AF is uncommon in children. Healthy young adults are also at low risk (1). The prevalence of AF increases with age (2-5). The ATRIA study in America showed the overall prevalence of AF was 1 percent; 70 percent were at least 65 years old and 45 percent were ≥75 years old (5). The STROKESTOP study in Sweden showed the prevalence of AF in a 75- to 76-year-old population to be 12 percent (6). Another European study of 6808 people ≥ 55 years of age showed an overall prevalence of 5.5 percent, ranging from 0.7 percent in those aged 55 to 59 years and 17.8 percent for those ≥85 years of age (4).

Sex

The prevalence was higher in men than women (1.1 versus 0.8 percent). This difference was seen in every age group. Another study, reported the rates were 6 versus 5.1 percent, respectively (5).

Race

In one study, AF was more frequent in whites than blacks over the age of 50 years (2.2 versus 1.5 percent) (6). 

Geography

The age-adjusted prevalence rate (per 100,000 population) was reported highest in North America (700 to 775) and lowest in Japan and South Korea (250 to 325) (7). The rate in China was also relatively low (325 to 400).

Time period

The prevalence of AF in the population is increasing. In a community-based study of 1.4 million patients in England and Wales, the age-standardized prevalence of AF between 1994 and 1998 increased by 22 and 14 percent in men and women, respectively (2). 

Treatment

Overall, atrial fibrillation can be treated by either trying to restore and maintain normal rhythm (rhythm control) or by leaving the heart in atrial fibrillation but controlling the rate (rate control). Rhythm control, if it can be achieved, is generally preferable unless the atrial fibrillation is particularly longstanding, causing no symptoms or has proved impossible to control by other means.
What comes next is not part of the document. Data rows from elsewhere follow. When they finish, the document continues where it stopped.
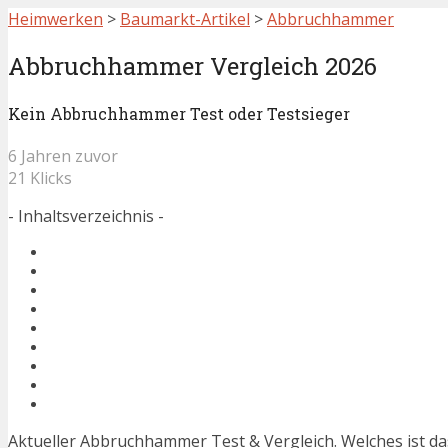
Heimwerken
>
Baumarkt-Artikel
>
Abbruchhammer
Abbruchhammer Vergleich 2026
Kein Abbruchhammer Test oder Testsieger
6 Jahren zuvor
21 Klicks
- Inhaltsverzeichnis -
Aktueller Abbruchhammer Test & Vergleich. Welches ist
Blood thinning with medicines (anticoagulation) is also important for patients in AF. The risk versus benefits of anticoagulation are weighed up by a number of factors which are often combined into a score. Rhythm control is achieved by: 1. antiarrhythmic medication (such as Flecainide, Amiodarone, Sotalol) with or without: 2. DC cardioversion (an electrical shock under anaesthetic which abruptly terminates atrial fibrillation) 3. Ablation therapy

This is currently considered appropriate in patients who have a significant burden of atrial fibrillation from which they have symptoms not controlled by antiarrhythmic tablets. Ablation can cure AF in many patients but is a challenging procedure that usually needs repeating, with moderately good success rates and small but significant and important risks.